Coming from someone who opted-out of the Delivery Room experience for the first two childbirths in his family, but relented and participated for the third and final...
Actually, I agree with you, as hard as that is for me to do, in connection with Fathers' Rights...
Playing Devil's Advocate for half-a-mo... a Father has the ethical and moral right - if not always the legal one - to participate in his child's Significant Life Events...
And what better example of a Significant Life Event than Birth itself?
To deny the Father the right to be present at the birth of his child is to deny the Father access to the single most Significant Life Event that his child will ever experience...
It's damned unfair, and it's just not right, ethically or morally, in so many circumstances...
But the flip side of the coin is our much-vaunted, closely-guarded Right to Privacy in connection with Medical Procedures...
Especially those in which the Patient is likely to be in great distress and considerable pain and in which - even in this day-and-age - there is some risk involved...
When Patient Privacy, and the Safety of a mother and child, are at-odds with Fairness, then, sadly, Privacy and Safety must win...
It may very well still be a "Man's World" in a number of respects - here and elsewhere - but there are drawbacks as well, and this is simply one of those that the guys have to accept and abide by, for the Greater Good...
Mind you... most Fathers who are NOT butt-heads and who have a good relationship with the Mother, will NOT experience such problems, so, in actuality, it impacts only a modest minority of prospective Fathers.

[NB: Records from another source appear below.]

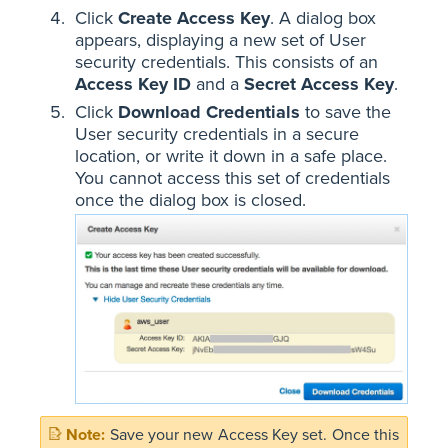
Click
Create Access Key
. A dialog box
appears, displaying a new set of User
security credentials. This consists of an
Access Key ID
and a
Secret Access Key
.
Click
Download Credentials
to save the
User security credentials in a secure
location, or write it down in a safe place.
You cannot access this set of credentials
once the dialog box is closed.
Save your new Access Key set. Once this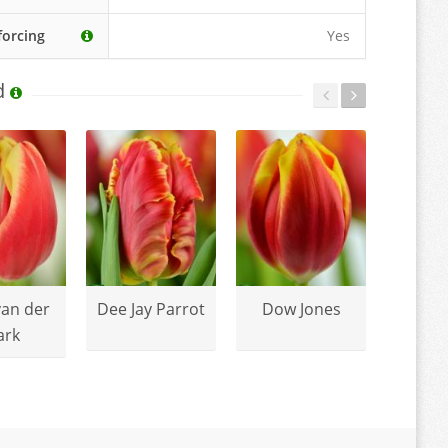
forcing
Yes
d
van der
Dee Jay Parrot
Dow Jones
Mango
ark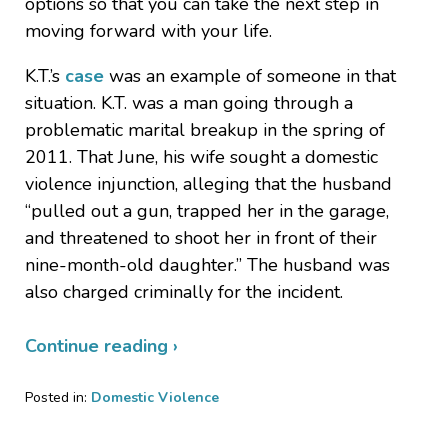
options so that you can take the next step in
moving forward with your life.
K.T.’s
case
was an example of someone in that
situation. K.T. was a man going through a
problematic marital breakup in the spring of
2011. That June, his wife sought a domestic
violence injunction, alleging that the husband
“pulled out a gun, trapped her in the garage,
and threatened to shoot her in front of their
nine-month-old daughter.” The husband was
also charged criminally for the incident.
Continue reading ›
Posted in:
Domestic Violence
Updated:
March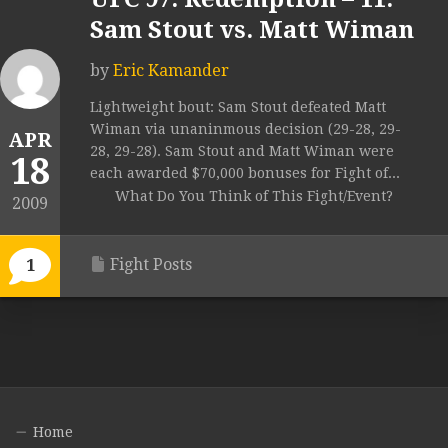
Sam Stout vs. Matt Wiman
by
Eric Kamander
Lightweight bout: Sam Stout defeated Matt
Wiman via unaninmous decision (29-28, 29-
APR
28, 29-28). Sam Stout and Matt Wiman were
18
each awarded $70,000 bonuses for Fight of...
What Do You Think of This Fight/Event?
2009
Fight Posts
1
Home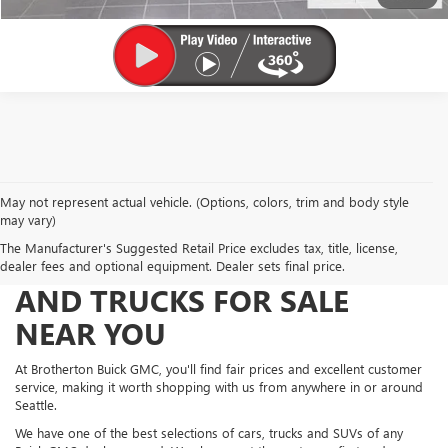
May not represent actual vehicle. (Options, colors, trim and body style
may vary)
The Manufacturer's Suggested Retail Price excludes tax, title, license,
FIND NEW AND USED CARS
dealer fees and optional equipment. Dealer sets final price.
AND TRUCKS FOR SALE
NEAR YOU
At Brotherton Buick GMC, you'll find fair prices and excellent customer
service, making it worth shopping with us from anywhere in or around
Seattle.
We have one of the best selections of cars, trucks and SUVs of any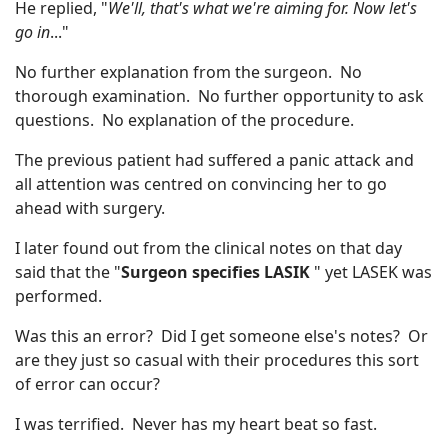
He replied, "
We'll, that's what we're aiming for. Now let's
go in
..."
No further explanation from the surgeon. No
thorough examination. No further opportunity to ask
questions. No explanation of the procedure.
The previous patient had suffered a panic attack and
all attention was centred on convincing her to go
ahead with surgery.
I later found out from the clinical notes on that day
said that the "
Surgeon specifies LASIK
" yet LASEK was
performed.
Was this an error? Did I get someone else's notes? Or
are they just so casual with their procedures this sort
of error can occur?
I was terrified. Never has my heart beat so fast.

I can agree with you, and support the Mother's rights under such circumstances, and agree with the court ruling, but, as a guy, and as a lifelong believer in Father's Rights (not that I've ever had to invoke them myself), I can also sympathize with and feel badly for the Fathers who get shut out of that First Big Event in their child's lives.
For them, I'm sure, it hurts - and it sucks.
"...No one other than the mother and medical staff have a 'right' to be in delivery. And certainly a person who would be upsetting to the mother should not be allowed. Childbirth is no less a medical procedure than your appendectomy and no one has a right to see that either. They even get patient permission for students to observe."